WORK ITEM: Put each line of the material below into a JSON list of strings, one string per line, with blank lines left out.

BEGIN

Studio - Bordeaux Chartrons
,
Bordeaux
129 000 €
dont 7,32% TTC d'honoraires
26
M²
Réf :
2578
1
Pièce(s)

END

SOLVED EXERCISE:
[
  "Studio - Bordeaux Chartrons",
  ",",
  "Bordeaux",
  "129 000 €",
  "dont 7,32% TTC d'honoraires",
  "26",
  "M²",
  "Réf :",
  "2578",
  "1",
  "Pièce(s)"
]